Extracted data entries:
######
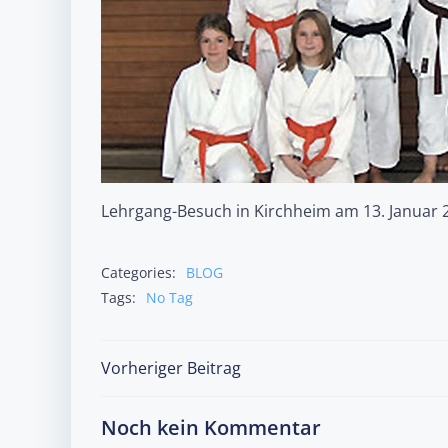
Lehrgang-Besuch in Kirchheim am 13. Januar 2
Categories:
BLOG
Tags:
No Tag
Post
Vorheriger Beitrag
navigation
Noch kein Kommentar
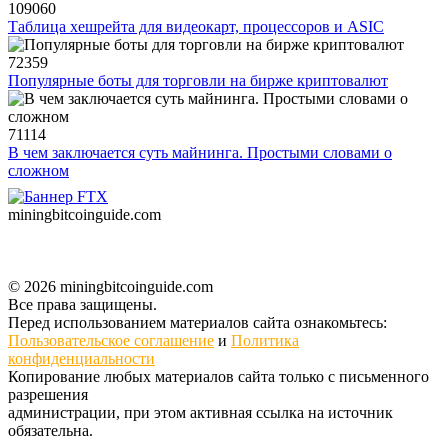
109060
Таблица хешрейта для видеокарт, процессоров и ASIC
72359
Популярные боты для торговли на бирже криптовалют
71114
В чем заключается суть майнинга. Простыми словами о
сложном
miningbitcoinguide
.com
© 2026 miningbitcoinguide.com
Все права защищены.
Перед использованием материалов сайта ознакомьтесь:
Пользовательское соглашение
и
Политика
конфиденциальности
Копирование любых материалов сайта только с письменного
разрешения
администрации, при этом активная ссылка на источник
обязательна.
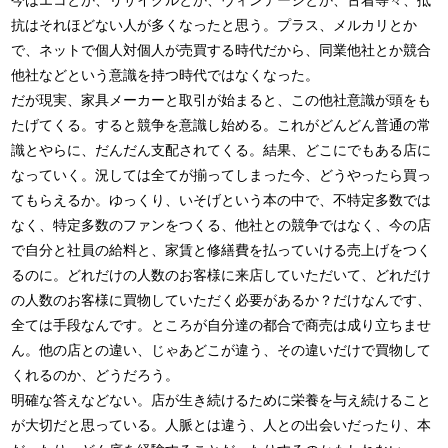
今はエコとか、リサイクルとか、ヴィンテージとか、古着等々、抵
抗はそれほどない人が多くなったと思う。プラス、メルカリとか
で、ネットで個人対個人が売買する時代だから、同業他社とか競合
他社などという意識を持つ時代ではなくなった。
だが現実、家具メーカーと取引が始まると、この他社意識が頭をも
たげてくる。すると競争を意識し始める。これがどんどん普通の常
識とやらに、だんだん支配されてくる。結果、どこにでもある店に
なっていく。況しては全てが揃ってしまった今、どうやったら買っ
てもらえるか。ゆっくり、いそげという本の中で、不特定多数では
なく、特定多数のファンをつくる、他社との競争ではなく、今の店
で自分と社員の給料と、家賃と修繕費を払っていける売上げをつく
るのに。どれだけの人数のお客様に来店していただいて、どれだけ
の人数のお客様に買物していただく必要があるか？だけなんです、
全ては手段なんです。ところが自分達の都合で商売は成り立ちませ
ん。他の店との違い、じゃあどこが違う、その違いだけで買物して
くれるのか、どうだろう。
明確な答えなどない。店が生き続けるために栄養を与え続けること
が大切だと思っている。人脈とは違う、人との出会いだったり、本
######
▶ [DESCRIPTION OF THE TASK] Each record above should be returned unchanged, except that the pictures are dropped.

▶ [TASK RESPONSE]
Lehrgang-Besuch in Kirchheim am 13. Januar 2
Categories:
BLOG
Tags:
No Tag
Post
Vorheriger Beitrag
navigation
Noch kein Kommentar
109060
Таблица хешрейта для видеокарт, процессоров и ASIC
72359
Популярные боты для торговли на бирже криптовалют
71114
В чем заключается суть майнинга. Простыми словами о
сложном
miningbitcoinguide
.com
© 2026 miningbitcoinguide.com
Все права защищены.
Перед использованием материалов сайта ознакомьтесь:
Пользовательское соглашение
и
Политика
конфиденциальности
Копирование любых материалов сайта только с письменного
разрешения
администрации, при этом активная ссылка на источник
обязательна.
今はエコとか、リサイクルとか、ヴィンテージとか、古着等々、抵
抗はそれほどない人が多くなったと思う。プラス、メルカリとか
で、ネットで個人対個人が売買する時代だから、同業他社とか競合
他社などという意識を持つ時代ではなくなった。
だが現実、家具メーカーと取引が始まると、この他社意識が頭をも
たげてくる。すると競争を意識し始める。これがどんどん普通の常
識とやらに、だんだん支配されてくる。結果、どこにでもある店に
なっていく。況しては全てが揃ってしまった今、どうやったら買っ
てもらえるか。ゆっくり、いそげという本の中で、不特定多数では
なく、特定多数のファンをつくる、他社との競争ではなく、今の店
で自分と社員の給料と、家賃と修繕費を払っていける売上げをつく
るのに。どれだけの人数のお客様に来店していただいて、どれだけ
の人数のお客様に買物していただく必要があるか？だけなんです、
全ては手段なんです。ところが自分達の都合で商売は成り立ちませ
ん。他の店との違い、じゃあどこが違う、その違いだけで買物して
くれるのか、どうだろう。
明確な答えなどない。店が生き続けるために栄養を与え続けること
が大切だと思っている。人脈とは違う、人との出会いだったり、本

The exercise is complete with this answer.